Altay Türklerine göre Satürn, Kara Han’dı. Kara Han, göklerin yedinci katında yaşardı. Gökleri, yerleri, insanları ve tanrıları Kara Han yönetirdi. Altay mitolojisine göre Kara Han bir çam fidanı dikmiş. Bu çam fidanı büyüyüp 9 dala ayrılmış. Bu dalların her birinden 9 oğul meydana gelmiş ve her oğuldan bir millet oluşmuştur. Bu oğullardan her biri bir yeteneğe sahipti. Bunlar: Ağaç dikmek, toprağı sürmek, buğday ekmek ve hayvancılık bilgisini içine alan tarım; mesleki beceri isteyen ev yapmak, kuyu kazmak, dülgerlik, demircilik; aritmetik, cebir, geometri gibi bilimlerin adı olan matematik; gökbilim olan astronomi ve astroloji, bitkilerle iyileştirme; öğretmenlik, askerlik; yerin derinliklerine saklanmış olan madenleri keşfetme ve yöneticilik yetenekleriydi.

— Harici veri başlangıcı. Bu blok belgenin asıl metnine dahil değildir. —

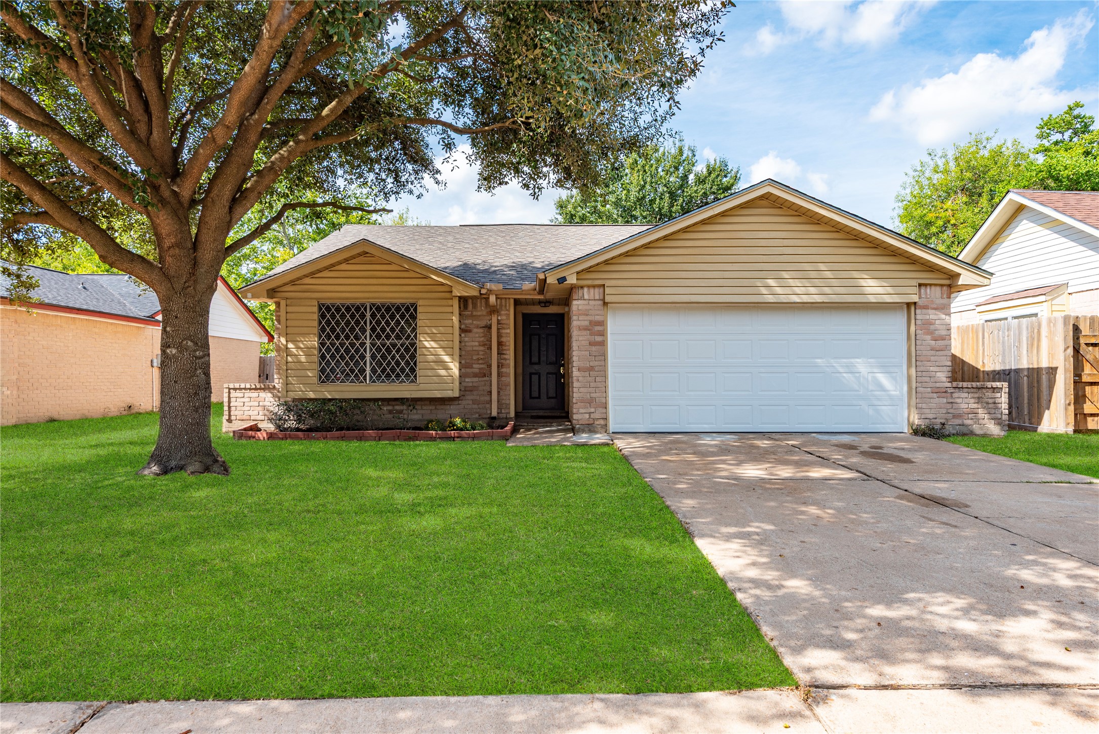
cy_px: 367
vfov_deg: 57.3
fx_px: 672
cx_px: 550
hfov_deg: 78.6
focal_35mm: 22
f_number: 10
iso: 100
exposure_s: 1/160
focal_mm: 22
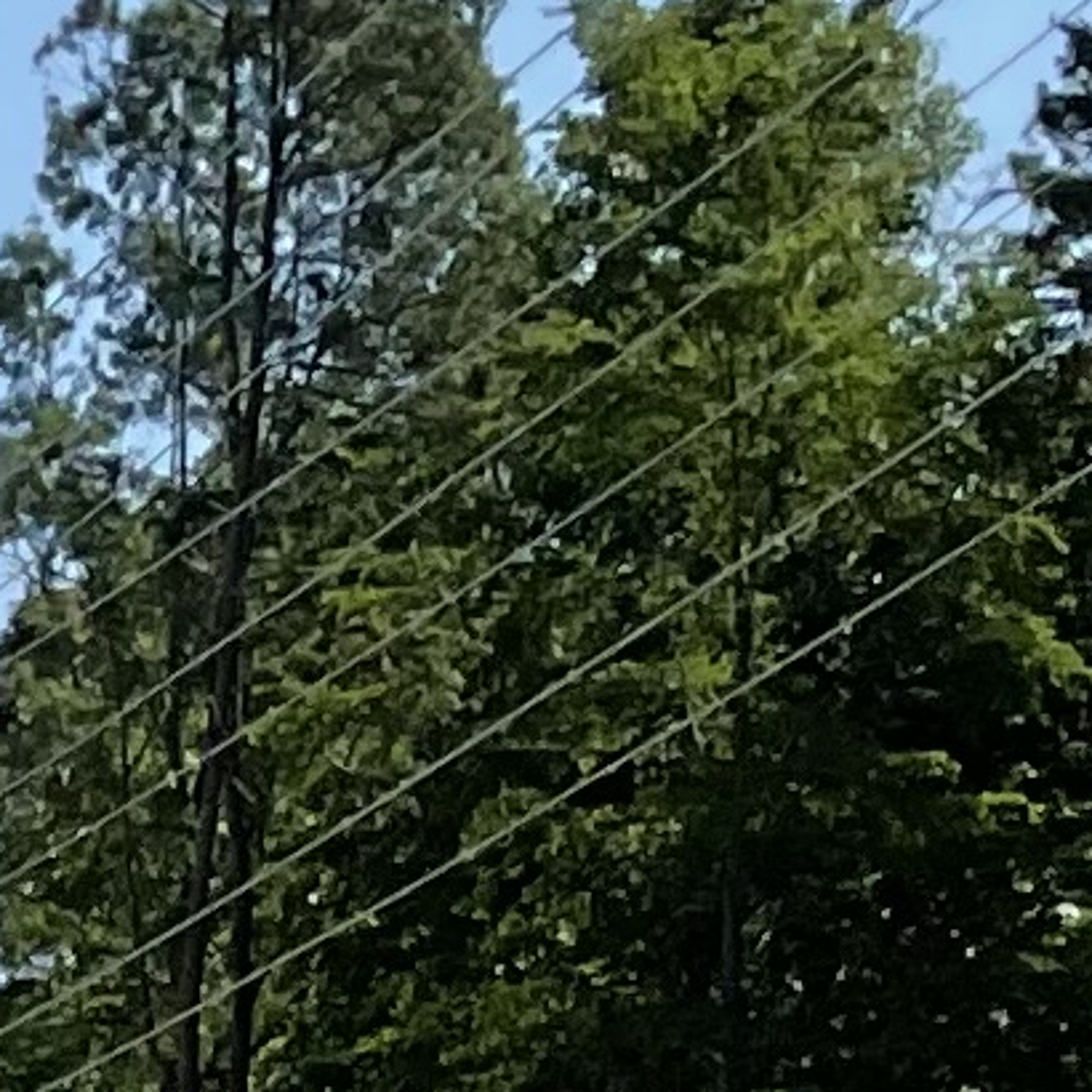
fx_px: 8994
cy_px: 2642
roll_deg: +1.1
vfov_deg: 6.6
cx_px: -2805
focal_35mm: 252
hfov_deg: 6.1
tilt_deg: -6.6
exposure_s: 1/2959
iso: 16
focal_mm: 3
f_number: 1.8
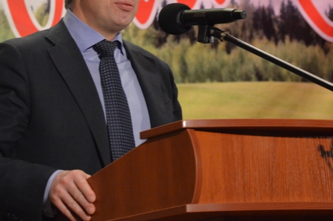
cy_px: 42
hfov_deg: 11.6
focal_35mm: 177
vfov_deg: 7.7
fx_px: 1634
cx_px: 173
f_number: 5
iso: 2500
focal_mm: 58
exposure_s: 1/125
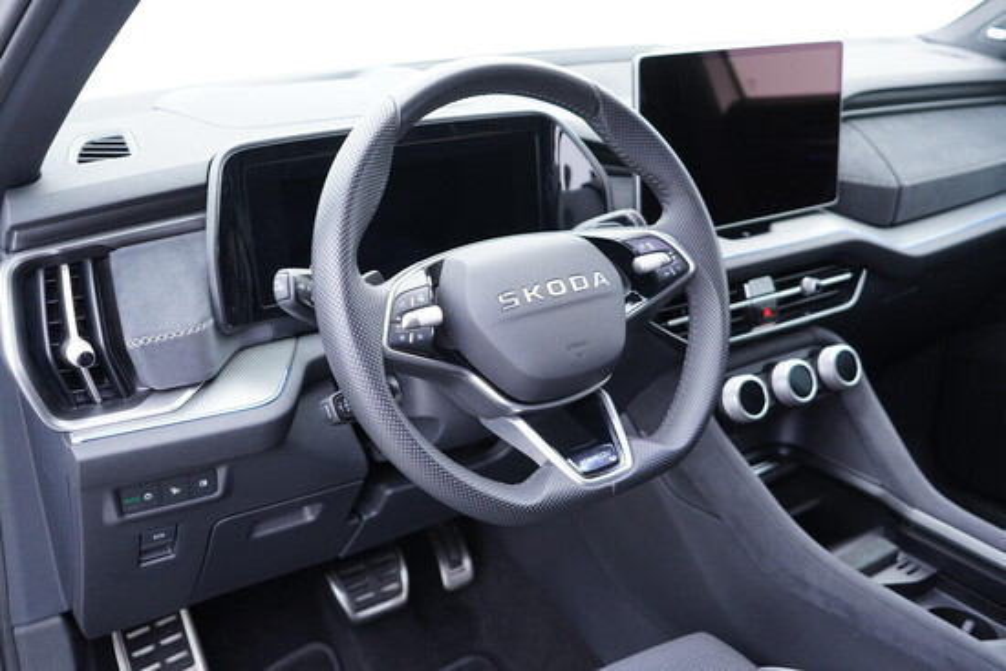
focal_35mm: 36
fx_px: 1006
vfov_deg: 36.9
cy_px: 336
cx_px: 503
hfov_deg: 53.1
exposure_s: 1/40
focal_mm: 24
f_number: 2.8
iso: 500
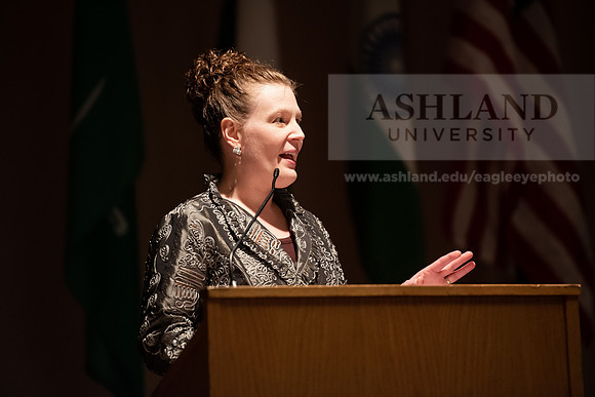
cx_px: 298
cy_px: 198
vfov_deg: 6.9
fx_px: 3306
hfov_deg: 10.3
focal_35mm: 200
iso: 3200
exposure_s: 1/200
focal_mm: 200
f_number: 3.2
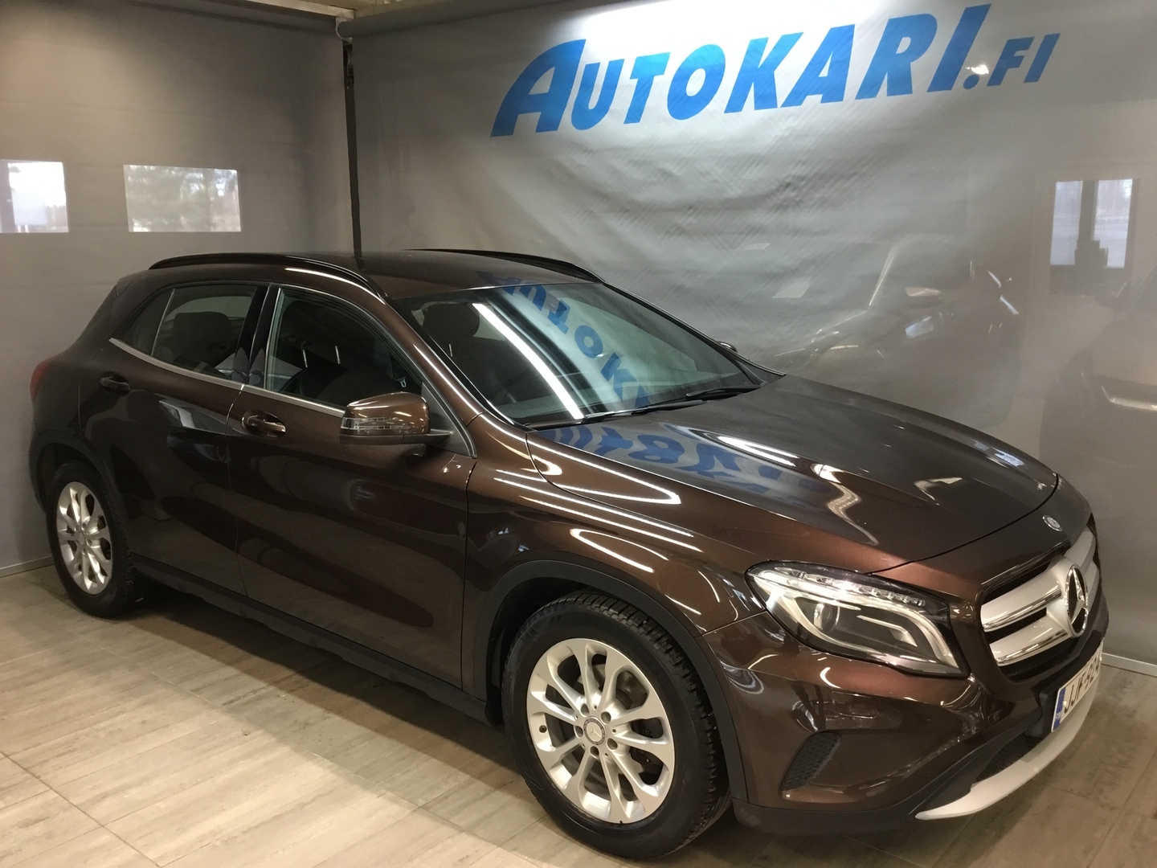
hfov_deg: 58.4
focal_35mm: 31
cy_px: 434
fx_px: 1036
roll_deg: +1.6
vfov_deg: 45.4
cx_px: 578
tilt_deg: -11.4
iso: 125
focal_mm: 3.3
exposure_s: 1/33
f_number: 2.4
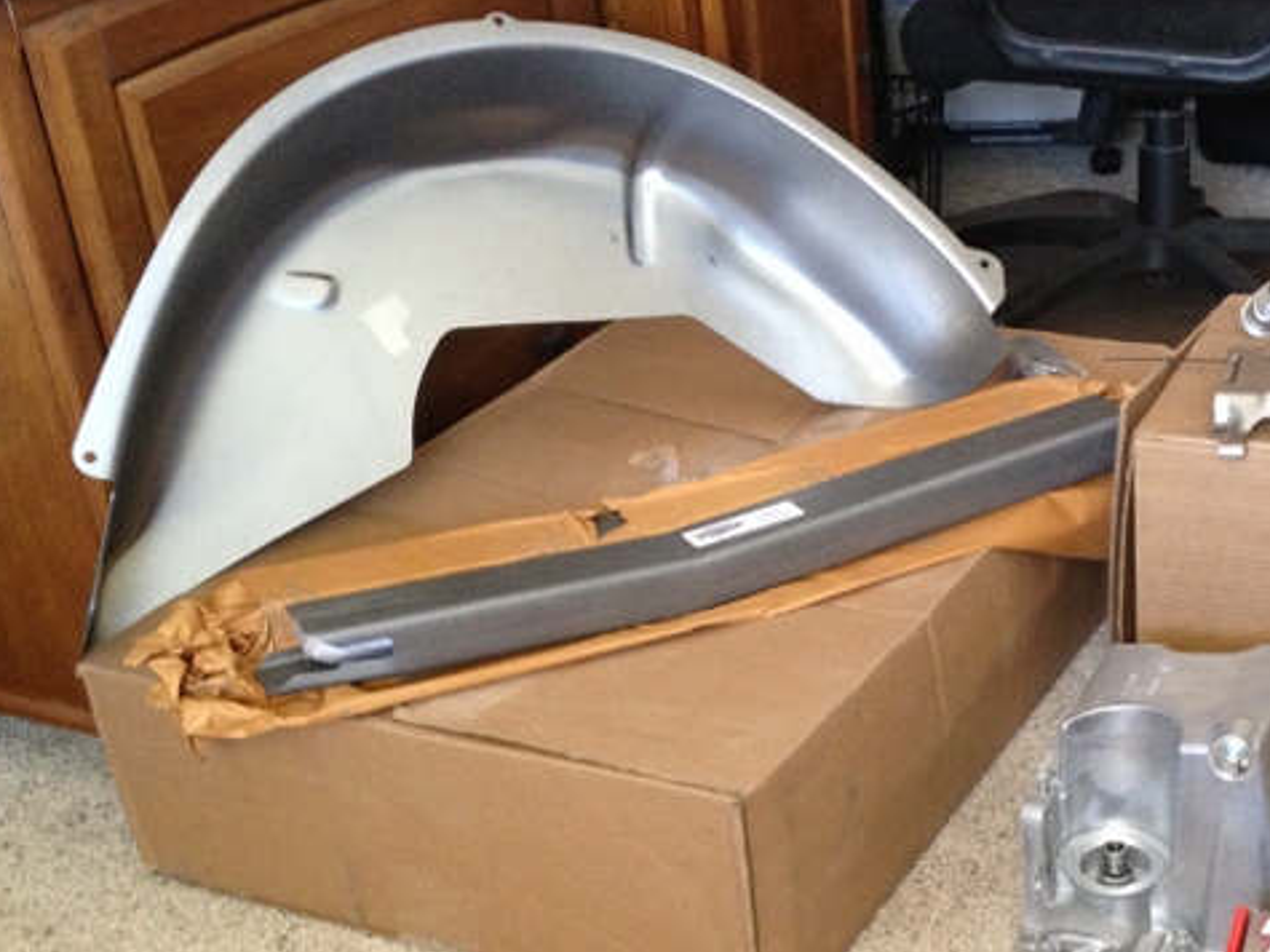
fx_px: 2164
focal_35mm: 59
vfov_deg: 24.7
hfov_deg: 32.1
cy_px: 599
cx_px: 949
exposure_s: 1/20
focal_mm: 4.28
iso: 320
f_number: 2.4
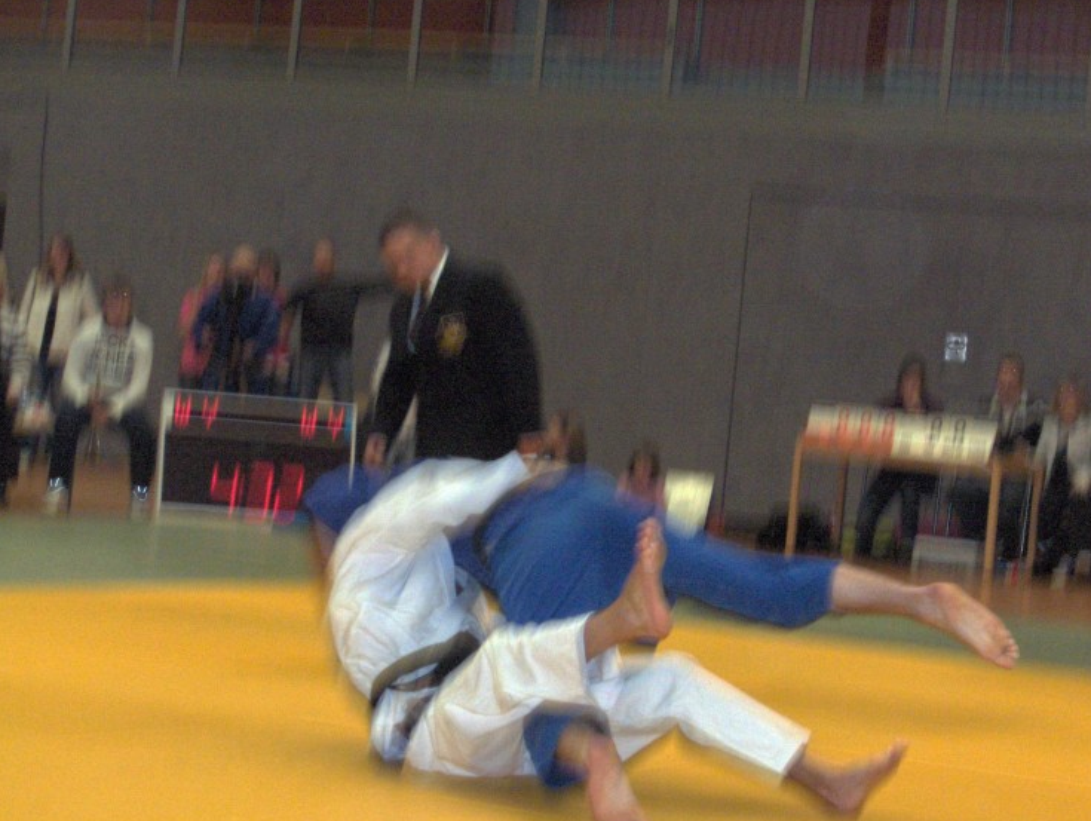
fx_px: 3471
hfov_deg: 17.9
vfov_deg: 13.5
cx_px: 582
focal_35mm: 110
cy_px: 426
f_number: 4.4
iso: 100
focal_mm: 20.8
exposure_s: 1/125
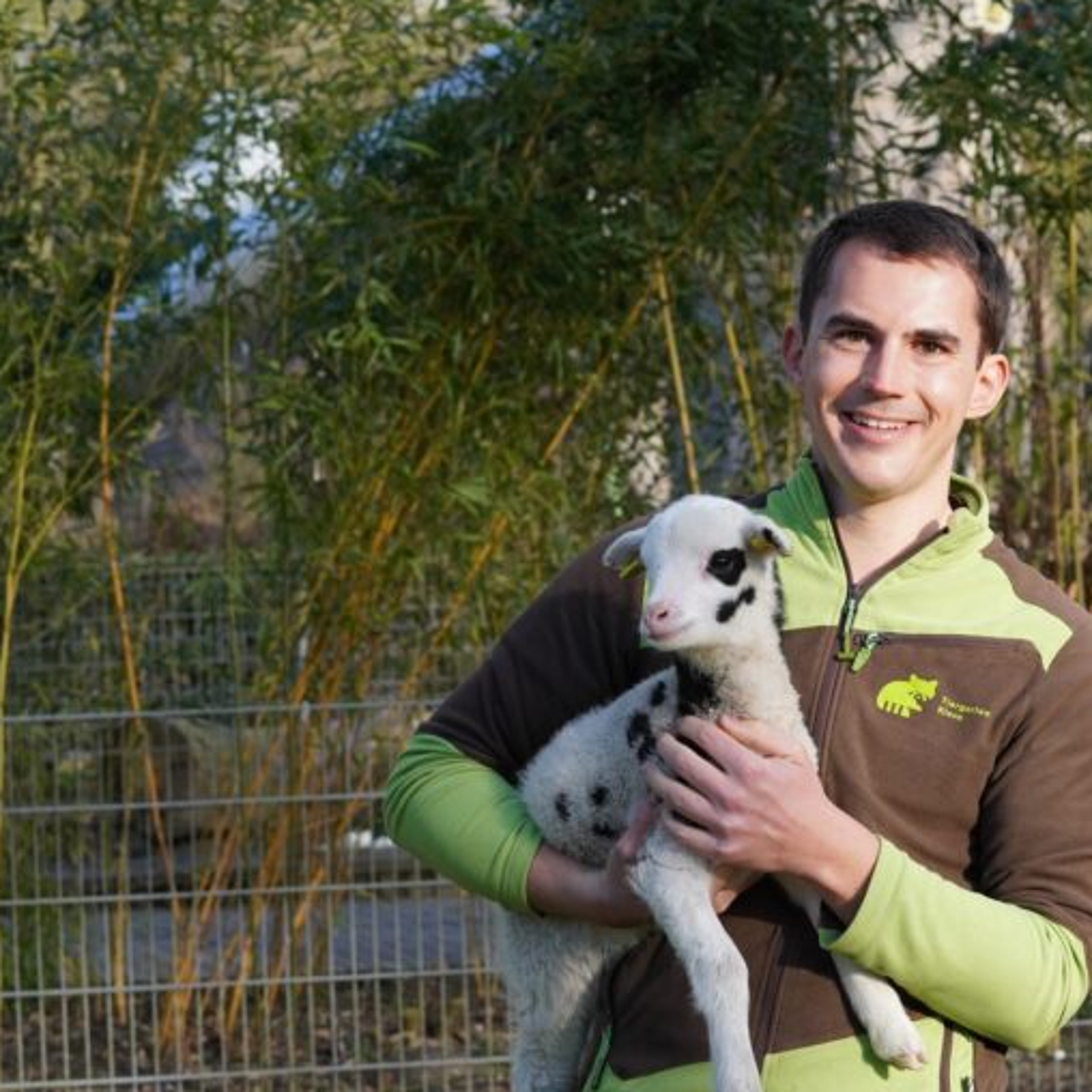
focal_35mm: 135
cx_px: 785
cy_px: 546
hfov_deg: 12.9
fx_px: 4818
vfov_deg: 12.9
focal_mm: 70
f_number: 8
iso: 800
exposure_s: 1/400
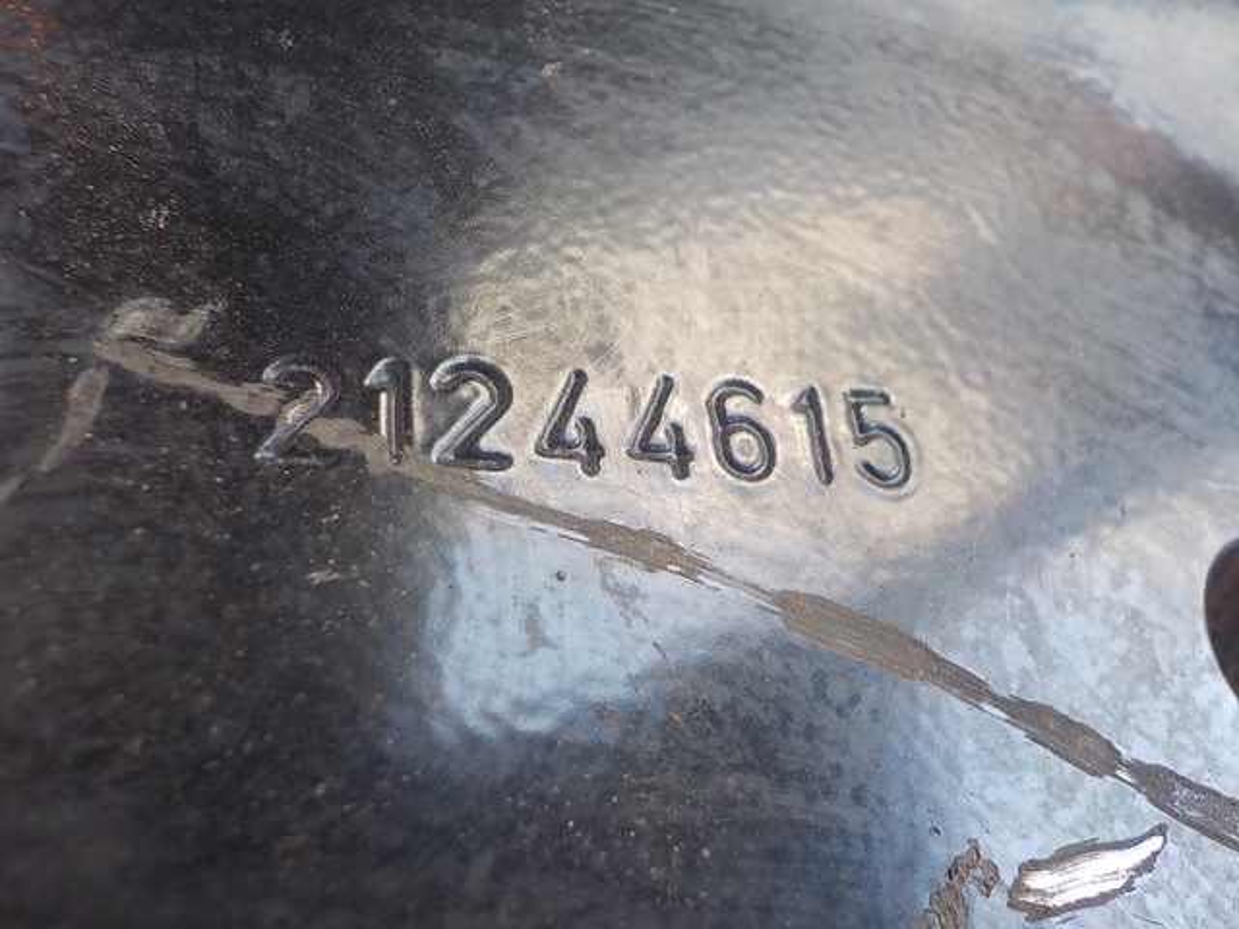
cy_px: 464
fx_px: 1074
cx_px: 620
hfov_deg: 60.0
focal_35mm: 30
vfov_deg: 46.8
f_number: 3.3
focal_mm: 4.1
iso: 140
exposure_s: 1/30
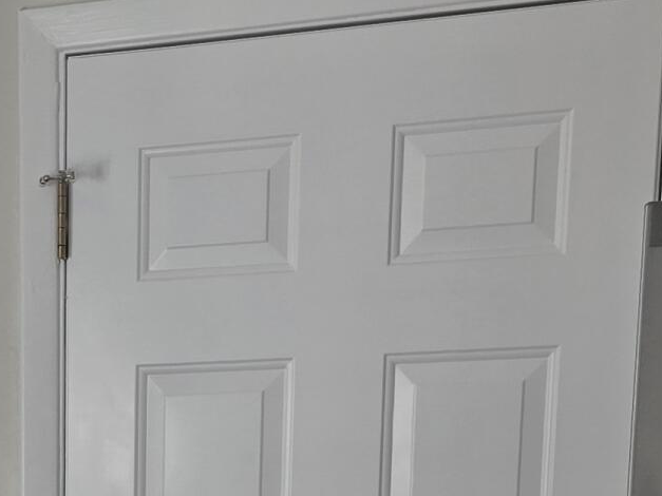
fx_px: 2103
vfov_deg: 12.1
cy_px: 949
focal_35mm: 110
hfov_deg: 17.1
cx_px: -115
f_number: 1.7
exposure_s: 1/180
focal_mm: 6.3
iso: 32
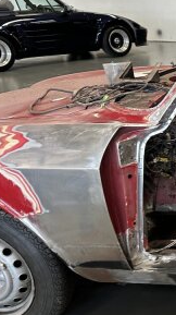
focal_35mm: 58
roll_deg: -0.4
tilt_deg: -19.9
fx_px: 482
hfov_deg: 17.4
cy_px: 214
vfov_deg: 35.6
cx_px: 301
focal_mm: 6.86
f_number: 1.78
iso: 250
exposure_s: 1/64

Mısır Mitolojisi’ nde Satürn Ptah olarak da bilinir. Antik Mısır‘ da evreni ve diğer her şeyi yarattığına inanılan tanrıdır. El sanatçılarının, özellikle heykelcilerin koruyucusu sayılırdı. Yunanların demircileri ve zanaatçıları koruyan ateş tanrısı Hephaistos’ la özdeşleştirilmiştir. Ptah, en başlarda Mısır’ın başkenti olan Memphis’ in yerel tanrısıyken, şehrin öneminin artmasıyla kültü tüm Mısır’a yayılmıştır. İnsanlarla Tanrılar arasında aracı olduğuna inanılan Apis’ in kutsal ahırı, Ptah’ ın tapınağıdır. Eşi Sekhmet ve oğlu Nefertium ile Memphis üçlüsünü oluştururlar. Elleri dışında tüm bedeni sıkıca sarılmış, elinde bir asa taşıyan, kafası kazınmış bir insan olarak tasvir edilir. Mısır’ın en büyük ve uygarlığı sabırla inşa eden tanrısı olarak bilinir.